- SECCIÓN DEL DOCUMENTO -
* * * * *

En esta edición se exhibe por primera vez Un Tal Eduardo (2018), el nuevo documental del uruguayo Aldo Garay, producido por Micaela Solé, sobre el difunto cantante de Los Iracundos, Eduardo Franco. Entre la película y yo está el sistema de transporte bonaerense que ya me tiene cansado porque a las horas que tengo que tomarlo (en la mañana y en la tarde) siempre va colapsado (el subte) o demora un disparate (el ómnibus). Salgo volando porque no estoy seguro si llego.

Cuando entré a la sala estaban los créditos. De noche, cuando los entreviste, me daré cuenta que me perdí una escena importante, al comienzo. Conozco y me apasiona la filmografía de Aldo, pero igual siempre me sorprende. Tiene un sentido agudo para elegir sus temas, desmarcarse de banderas temáticas, mantenerse fiel a sí mismo (en cuanto al estilo, la mirada) y a su vez renovarse. Creo que su cine se está depurando cada vez más. Ya me había pasado con El Hombre Nuevo (2015), que me resultó complejísima en su estructura, como un sin-fin de puertas que se van abriendo y construyendo la complejidad de la protagonista, con multiplicidad de recursos y estableciendo evidentes pactos que le permitía quitar la «espontaneidad» de las personas, pero abrazar una forma exagerada y desconcertante de mostrarlos.

Acá la extravagancia de los personajes llega a lugares más increíbles e impensables, logrando no juzgarlos o ridiculizarlos -que hubiese sido lo más fácil. En cambio consigue individualizarlos, en sus detalles y paradojas, componiendo un mosaico de pequeñas piezas muy extrañas, en ese inmenso culto a Eduardo Franco, del que no tenía idea.

* * * * *

- MATERIAL DE ORIGEN -

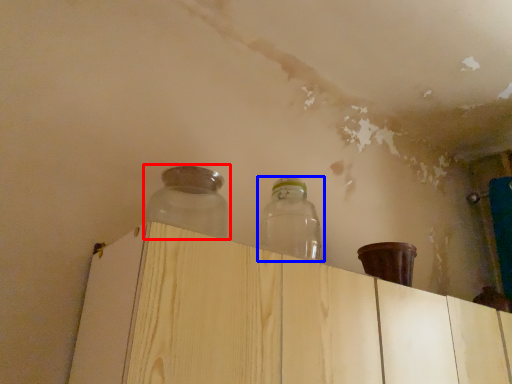
Question: Which object is further to the camera taking this photo, bottle (highlighted by a red box) or bottle (highlighted by a blue box)?

Choices:
 (A) bottle
 (B) bottle

Answer: (B)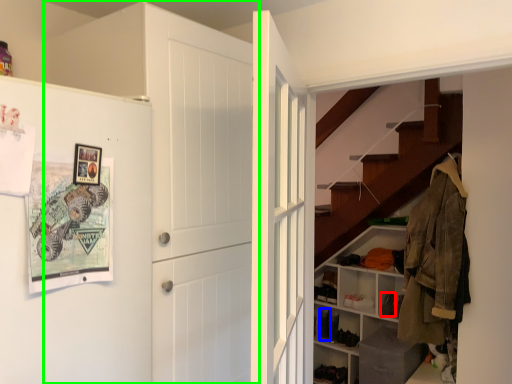
Question: Which object is positioned farthest from shoe (highlighted by a red box)? Select from shoe (highlighted by a blue box) and door (highlighted by a green box).

Choices:
 (A) shoe
 (B) door

Answer: (B)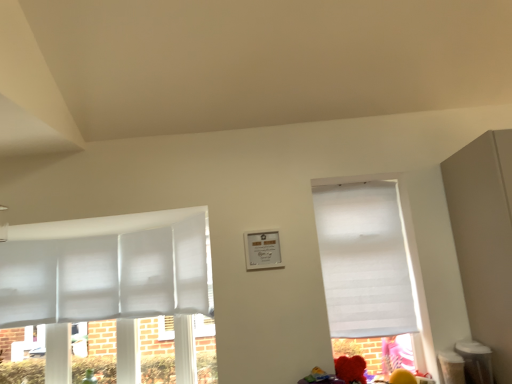
Question: Visually, is white fabric window at right positioned to the left or to the right of fluffy red teddy bear at lower right?

Choices:
 (A) right
 (B) left

Answer: (A)

Question: From a real-world perspective, relative to fluffy red teddy bear at lower right, is white fabric window at right vertically above or below?

Choices:
 (A) below
 (B) above

Answer: (B)

Question: Is white fabric window at right taller or shorter than fluffy red teddy bear at lower right?

Choices:
 (A) tall
 (B) short

Answer: (A)

Question: Considering the positions of fluffy red teddy bear at lower right and white fabric window at right in the image, is fluffy red teddy bear at lower right wider or thinner than white fabric window at right?

Choices:
 (A) thin
 (B) wide

Answer: (B)

Question: Choose the correct answer: Is fluffy red teddy bear at lower right inside white fabric window at right or outside it?

Choices:
 (A) outside
 (B) inside

Answer: (A)

Question: In terms of height, does fluffy red teddy bear at lower right look taller or shorter compared to white fabric window at right?

Choices:
 (A) tall
 (B) short

Answer: (B)

Question: From the image's perspective, is fluffy red teddy bear at lower right above or below white fabric window at right?

Choices:
 (A) below
 (B) above

Answer: (A)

* * * * *

- TU OBJETIVO -
Contesta estas preguntas sobre el fragmento acerca del documental Un Tal Eduardo:
(a) ¿Quién produjo Un Tal Eduardo?
(b) ¿Qué se estaba mostrando cuando quien escribe entró a la sala?
(c) ¿De qué año es El Hombre Nuevo?
Los registros vienen de otra fuente.

- RESPUESTA -
(a) Micaela Solé.
(b) Los créditos.
(c) De 2015.